Scollay also stressed that the proposed voided claim rule does not allow the person making the claim to take a horse back to a barn to “take some radiographs and kick the tires to be sure they still want the horse.” The decision regarding the vet’s list are made by state-commissioned veterinarians who won’t know whether a horse has been claimed at the time of the post-race exam.

“This incentivizes a long-term commitment to the health of the horse,” Scollay said after the meeting. “It influences the decision making by the trainer about running the horse if he knows there is a good chance the horse is coming back. Healthy horses compete better than compromised horses and that’s good for everyone—the owners, the trainers, and the bettors.”

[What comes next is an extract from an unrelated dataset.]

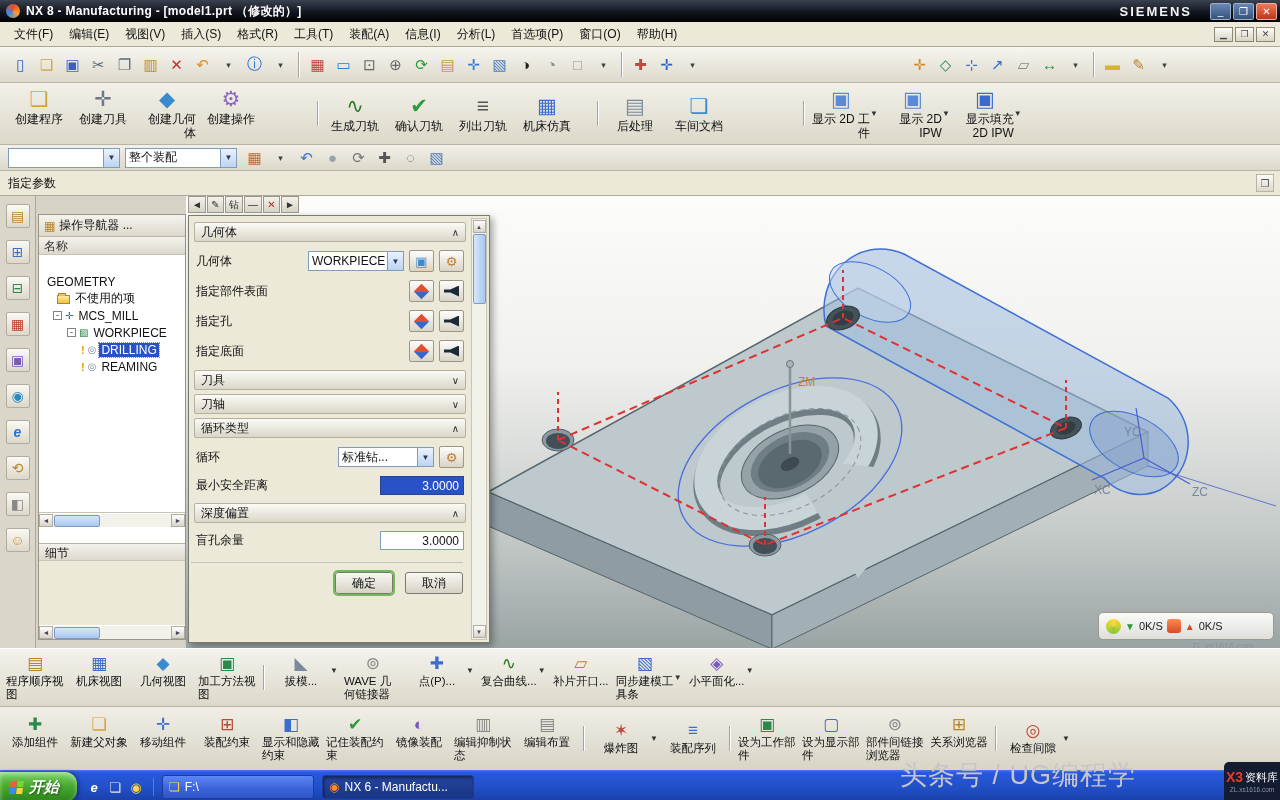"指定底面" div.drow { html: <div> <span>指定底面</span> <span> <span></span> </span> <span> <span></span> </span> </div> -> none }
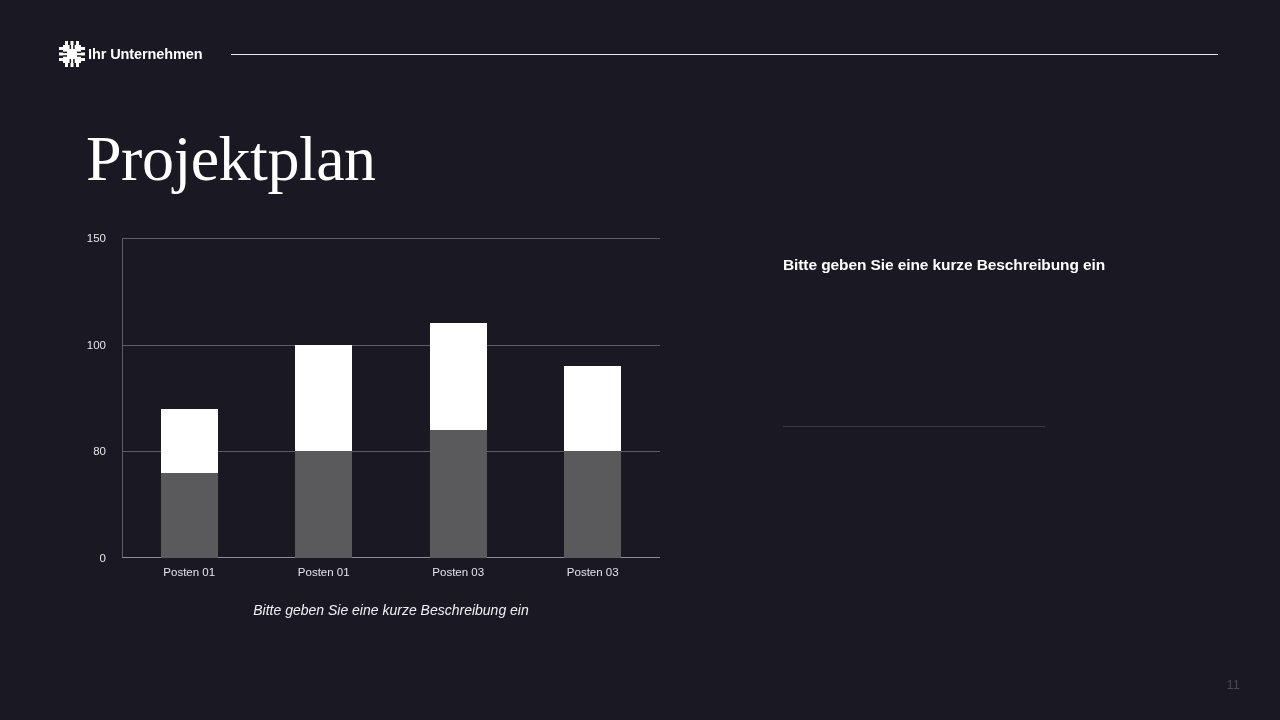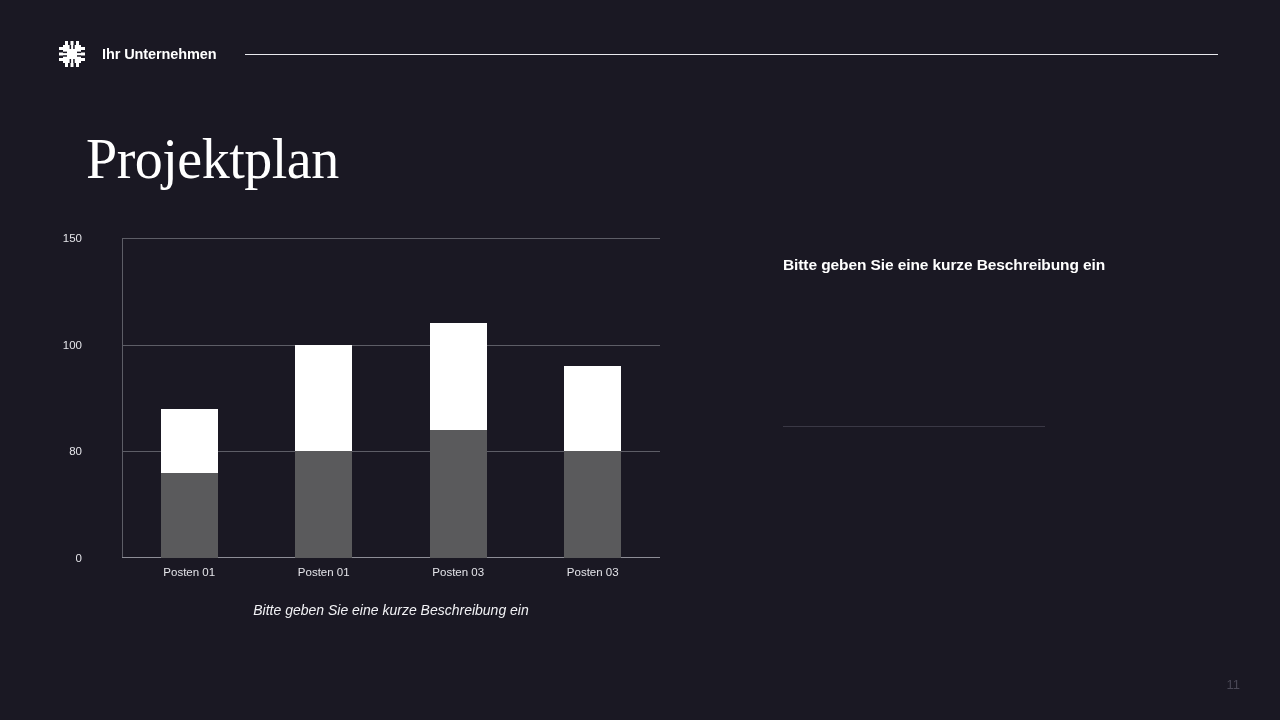"Ihr Unternehmen" .brand-name { margin-left: 14px -> none }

Seven other states—Arkansas, California, Delaware, Maryland, Minnesota, New York, and Pennsylvania—have adopted some version of a voided claim rule.

Other action taken by the Safety and Welfare Committee included approval of the following new rule proposals:

•    Requirement that vets report all shockwave treatments prior to administration. Current law allows treatments to be reported within 24 hours of treatment.
•    Requirement that all first-time starters 5 years old and older must be approved by a commission veterinarian before starting,
•    Requirement that any horse that has not raced within the previous 365 days get approval to start by a commission veterinarian, and
•    All fillies and mares that have been in foal 120 days or more will be ineligible to race.